Festival d’Avignon Delirious night de Mette Ingvartsen
Festival d’Avignon
Delirious night de Mette Ingvartsen
Nous sommes impatients de participer à cette folle nuit ! Dans la cour du lycée Saint-Joseph, toute éclairée, la fête va commencer ! Scénographie simple : côté jardin, une tribune avec une batterie et, à cour, en fond de scène, un praticable et un grand carré nu, posé au sol. Et quelques banderoles aux inscriptions délavées, une colonne métallique, des guirlandes lumineuses…
La nuit est tombée. Dans cet espace pour rave-partie en pleine campagne, surgissent derrière un muret, performeurs et danseurs, suivis de Will Guthrie, batteur.
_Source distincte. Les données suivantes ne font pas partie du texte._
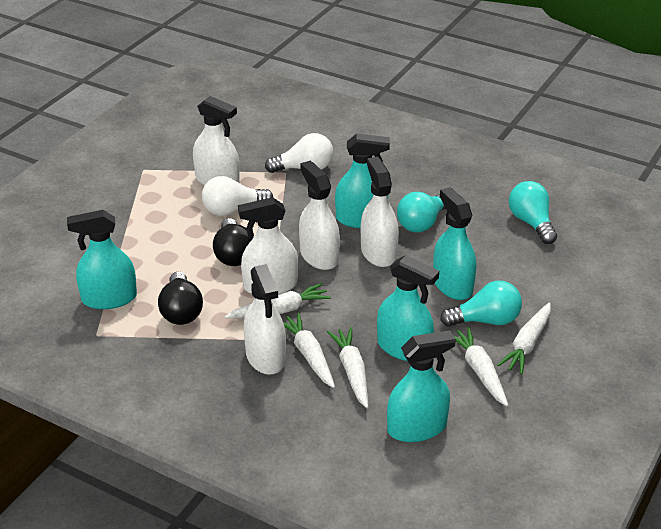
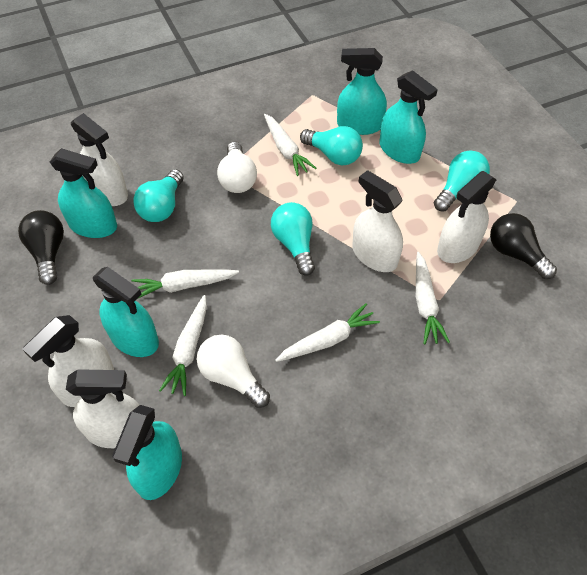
turquoise light bulb: 3 -> 4

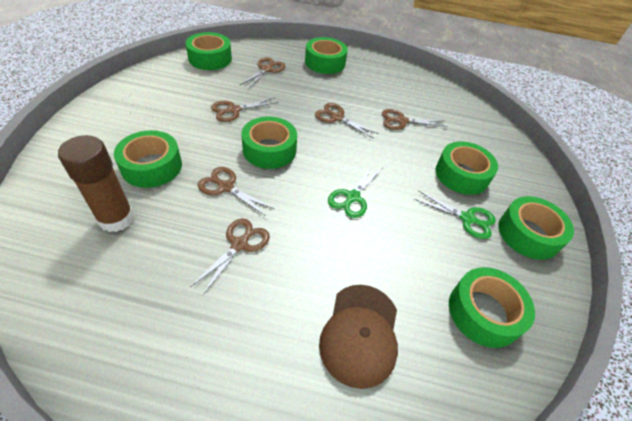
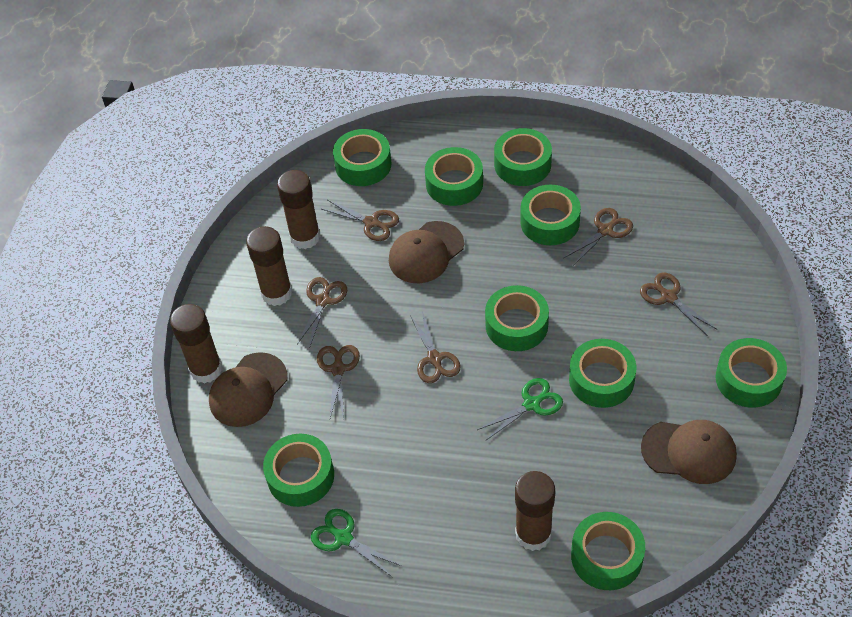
brown cap: 1 -> 3
brown glue stick: 1 -> 4
green tape: 7 -> 9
La plupart tatoués, à moitié nus ou en swits à capuche, portent des masques de mort, d’animaux et autres figures extravagantes. Tous claquent des mains et tapent des pieds, en cadence. Nous sommes plus proches d’un rituel sans saveur. Mais il y a la forte présence des neufs interprètes : les corps habités se regroupent, puis s’écartent et se croisent. La tension monte avec une batterie au maximum de décibels mais rien à faire, l’univers de la nuit- délires et dangers- se fait attendre! Courses sur le plateau, gesticulations en tout genre, grimaces forcées, cris, danses endiablées, musique poussée à fond, chants… Nous sommes accablés par ces répétitions gestuelles dans tous les sens: règnent ici une confusion générale et une absence d’esthétique!
Nous avons l’impression d’assister aux nuits d’excès, révolte et liberté des années soixante-dix et quatre-vingt ! Seule, la jeune génération dont le futur manque terriblement de ciel bleu, pourrait être ici touchée -à la rigueur- par ce tumulte cauchemardesque qui se voudrait contemporain.
Ennui, attente sans fin d’un éblouissement s’emparent du public vite agacé. Ce rituel inspiré des manies dansantes du Moyen-âge, des bacchanales -comme annoncé dans le programme- se limite en réalité à une chorégraphie-performance peau de chagrin, proche d’un spectacle amateur… Sans début ni fin, cette Delirious Night tient plus d’exercices chorégraphiques…
Faire vivre le chaos au théâtre exige une grande maîtrise et doit faire appel à une solide créativité pour mettre en lumière et en poésie, la perte de tout repère, l’angoisse et l’ivresse du chaos. Malheureusement, nous en sommes bien loin et ce spectacle est très décevant. La chorégraphe danoise se réfère aux danses de Saint-Guy moyenâgeuses et veut nous offrir une vision de la société occidentale contemporaine à bout de souffle, en pleine perdition morale et politique. Pour l’exprimer, elle choisit l’excès, l’hystérie, la folie mais cette Delirious Night manque d’une véritable transfiguration dionysiaque. Autant peut-être aller à une rave-partie plus enivrante.
Elisabeth Naud
Spectacle joué du 7 au 12 juillet à la cour du lycée Saint-Joseph, Avignon.
Les 1er et 2 octobre, Viervernulvier, Gand (Belgique). Le 4 octobre, Feeling Curious Festival Theater, Rotterdam (Pays-Bas). Du 9 au 11 octobre, Festival Transforme, Théâtre de la Cité Internationale, Paris. Le 18 octobre, Biennale de Charleroi-Danse (Belgique).
Le 13 novembre, Next Festival Leietheater (Belgique).